Glen Sather has spent the past 34 years of his life serving as a general manager in the National Hockey League, the last 15 of those with the New York Rangers, but the long-time NHL executive admitted Wednesday that it was time for a change in the Blueshirts' GM chair. So Sather's highly-regarded assistant Jeff Gorton was officially named the successor, becoming only the 11th general manager in franchise history.
"I just felt that it was time to move a little bit, I mean the clock ticks for everyone," explained Sather, who entered the NHL as a player in 1966-67 before embarking on a Hall of Fame career as a coach and executive upon the end of his playing career following the 1976-77 season.
"You look at the managers in the NHL they're all getting younger, they're not getting older. So I think the relationships managers have to have with one another makes it a lot easier for Jeff to be involved than to have me involved."
The fact that Gorton has played a major role in helping build the Rangers into an elite contender over his eight years with the organization--the last four as assistant general manager--made this an easier decision for Sather, one that he said he's considered for the past two or three years.
"The things we've been doing around here, we've operated as a team, and (Jeff) fits in very well with everyone, he's involved with everything, knows what's going on, knows the personnel very well," offered Sather. "A lot of times someone new comes in and they change (front office) personnel and we didn't want to see that happen here."
The new GM agrees that stability in the front office is very important for a team that has won eight playoff rounds, a Presidents Trophy, two division titles, and an Eastern Conference championship while making one trip to the Stanley Cup Final and two others to the Eastern Conference Final over the past four seasons.

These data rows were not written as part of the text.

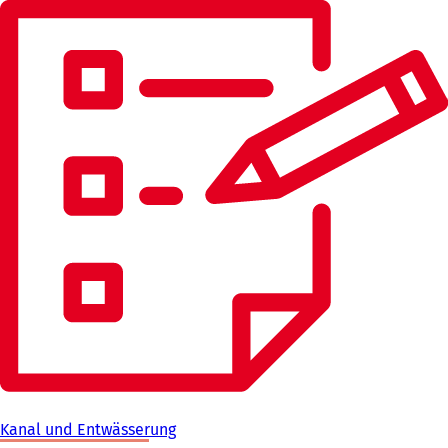
Kanal und Entwässerung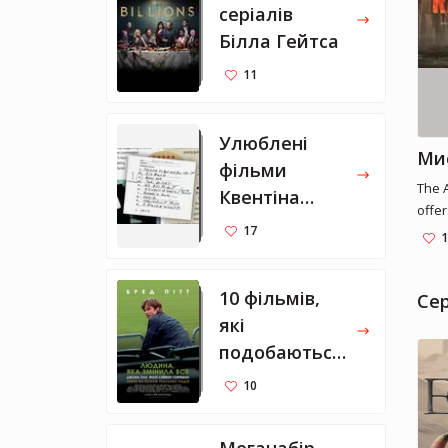
серіалів
Білла Гейтса
11
Улюблені
фільми
The 
Квентіна
offer
Тарантіно
17
scene
1
pack
John
10 фільмів,
Peyt
Се
John
які
adve
подобаються
Brad 
Марку
Okoy
10
Цукербергу
unsh
the e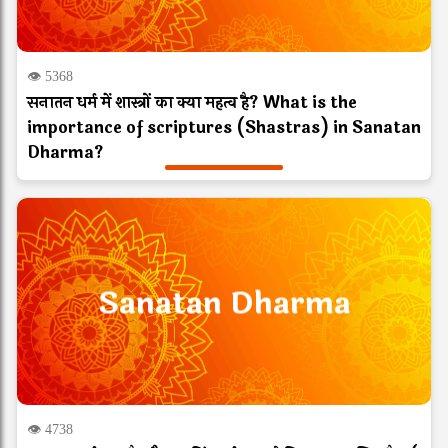
👁 5368
सनातन धर्म में शास्त्रों का क्या महत्व है? What is the
importance of scriptures (Shastras) in Sanatan
Dharma?
Sanatan Dharma
👁 4738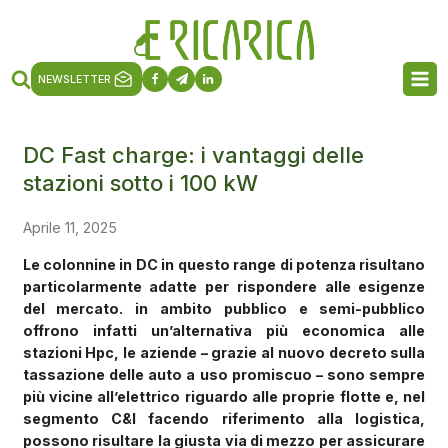
NEWSLETTER
DC Fast charge: i vantaggi delle
stazioni sotto i 100 kW
Aprile 11, 2025
Le colonnine in DC in questo range di potenza risultano
particolarmente adatte per rispondere alle esigenze
del mercato. in ambito pubblico e semi-pubblico
offrono infatti un’alternativa più economica alle
stazioni Hpc, le aziende – grazie al nuovo decreto sulla
tassazione delle auto a uso promiscuo – sono sempre
più vicine all’elettrico riguardo alle proprie flotte e, nel
segmento C&I facendo riferimento alla logistica,
possono risultare la giusta via di mezzo per assicurare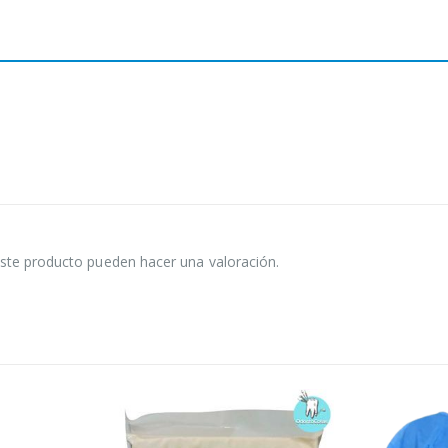
ste producto pueden hacer una valoración.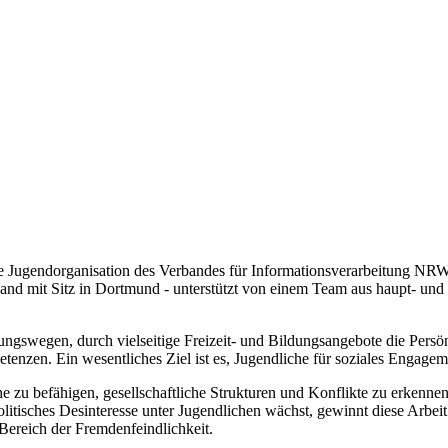
ugendorganisation des Verbandes für Informationsverarbeitung NRW E.
rband mit Sitz in Dortmund - unterstützt von einem Team aus haupt- und
ungswegen, durch vielseitige Freizeit- und Bildungsangebote die Persö
tenzen. Ein wesentliches Ziel ist es, Jugendliche für soziales Engageme
zu befähigen, gesellschaftliche Strukturen und Konflikte zu erkennen u
er politisches Desinteresse unter Jugendlichen wächst, gewinnt diese Ar
Bereich der Fremdenfeindlichkeit.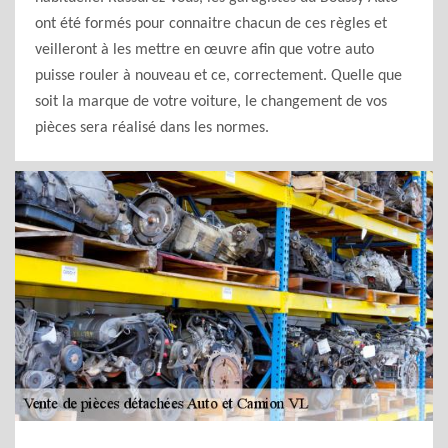
ont été formés pour connaitre chacun de ces règles et
veilleront à les mettre en œuvre afin que votre auto
puisse rouler à nouveau et ce, correctement. Quelle que
soit la marque de votre voiture, le changement de vos
pièces sera réalisé dans les normes.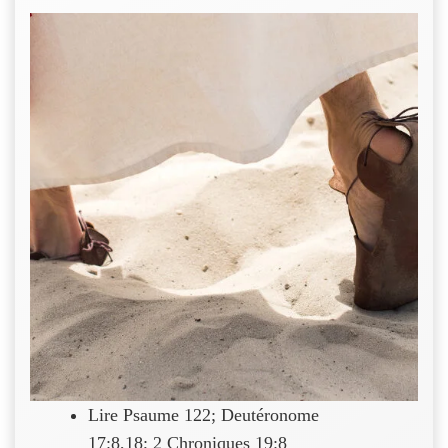
Lire Psaume 122; Deutéronome
17:8,18; 2 Chroniques 19:8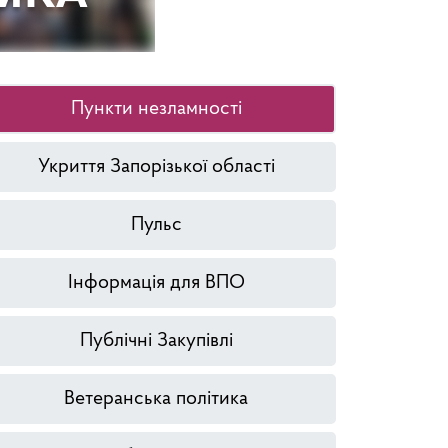
Пункти незламності
Укриття Запорізької області
Пульс
Інформація для ВПО
Публічні Закупівлі
Ветеранська політика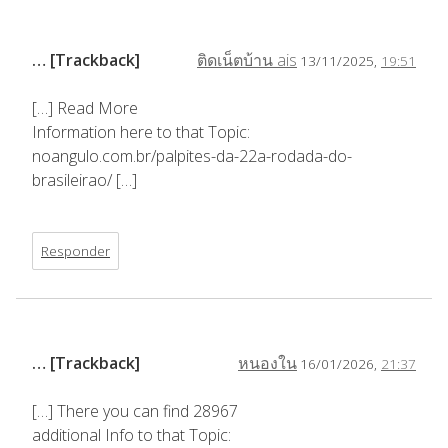
… [Trackback]
ติดเน็ตบ้าน ais
13/11/2025,
19:51
[…] Read More
Information here to that Topic:
noangulo.com.br/palpites-da-22a-rodada-do-
brasileirao/ […]
Responder
… [Trackback]
หนองใน
16/01/2026,
21:37
[…] There you can find 28967
additional Info to that Topic: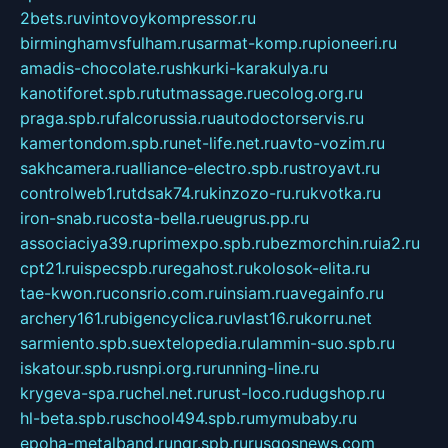
2bets.ru
vintovoykompressor.ru
birminghamvsfulham.ru
sarmat-komp.ru
pioneeri.ru
amadis-chocolate.ru
shkurki-karakulya.ru
kanotiforet.spb.ru
tutmassage.ru
ecolog.org.ru
praga.spb.ru
falcorussia.ru
autodoctorservis.ru
kamertondom.spb.ru
net-life.net.ru
avto-vozim.ru
sakhcamera.ru
alliance-electro.spb.ru
stroyavt.ru
controlweb1.ru
tdsak74.ru
kinzozo-ru.ru
kvotka.ru
iron-snab.ru
costa-bella.ru
eugrus.pp.ru
associaciya39.ru
primexpo.spb.ru
bezmorchin.ru
ia2.ru
cpt21.ru
ispecspb.ru
regahost.ru
kolosok-elita.ru
tae-kwon.ru
consrio.com.ru
insiam.ru
avegainfo.ru
archery161.ru
bigencyclica.ru
vlast16.ru
korru.net
sarmiento.spb.su
extelopedia.ru
lammin-suo.spb.ru
iskatour.spb.ru
snpi.org.ru
running-line.ru
krygeva-spa.ru
chel.net.ru
rust-loco.ru
dugshop.ru
hl-beta.spb.ru
school494.spb.ru
mymubaby.ru
epoha-metalband.ru
ngr.spb.ru
rusgosnews.com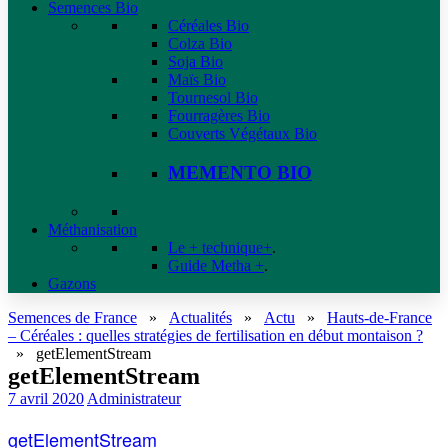
Semences Bio
Céréales Bio
Colza Bio
Soja Bio
Maïs Bio
Tournesol Bio
Fourragères Bio
Couverts Végétaux Bio
MEMENTO BIO
Méthanisation
Le + technique+
.
Guide Metha +
.
Gazons
Semences de France
»
Actualités
»
Actu
»
Hauts-de-France
– Céréales : quelles stratégies de fertilisation en début montaison ?
»
getElementStream
getElementStream
7 avril 2020
Administrateur
getElementStream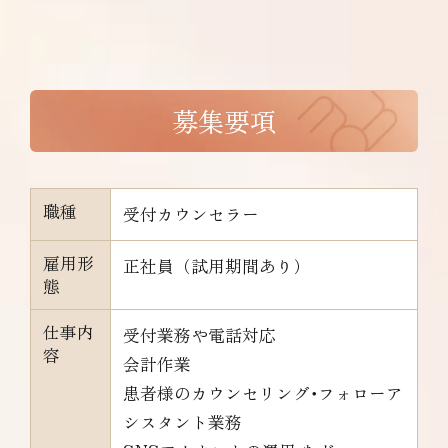
募集要項
職種
受付カウンセラー
雇用形
正社員（試用期間あり）
態
仕事内
受付業務や電話対応
容
会計作業
患者様のカウンセリング･フォローア
シスタント業務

It is why Gorton is so happy that Sather will remain as President of the Rangers and that Jim Schoenfeld has been promoted to Senior Vice President and Assistant General Manager of the Rangers, while remaining as General Manager of the Hartford Wolf Pack, New York's affiliate in the AHL.
"We're going to work together, I don't plan to work as a one-man team," Gorton explained to reporters Wednesday afternoon. "I think we've had success as a team because of the people here. I'm going to use Glen as much as I can. He's going to be a part of it. To have somebody like Glen in our corner, and to be able to bounce things off of, and talk to what we are thinking, that's obviously a benefit to me and everybody else here."
The team's philosophy on style of play and what type of players fit that style isn't going to change just because there has been a change in general managers, according to Gorton. Nor have the organization's lofty expectations been lowered one bit, either.
"We want a skilled team, a highly-competitive team," stated Gorton, who spent 15 years working for the Boston Bruins prior to arriving in New York, seven of those serving as the assistant general manager. "If we were in a situation where we had a chance to go for it, yeah we're going to continue to do that. We want to win here."
Gorton helped build the Bruins into a Stanley Cup champion, and has aided greatly in New York's recent run of success. Now for the first time in his career Gorton will have the final say on decisions which will hopefully bring another Stanley Cup to Madison Square Garden, something that Sather--owner of five NHL championship rings--would have loved to close out his career as Rangers GM with.
"Last year we had a run at the Stanley Cup and this year we thought we'd have another run at it," explained Sather. "I think everyone would like to retire as a champion, but it didn't happen. We gave it a good shot, but there were a lot of things in our way. So I felt at the end of the season, with the people we have here, it was a good time to do it (step aside as general manager)."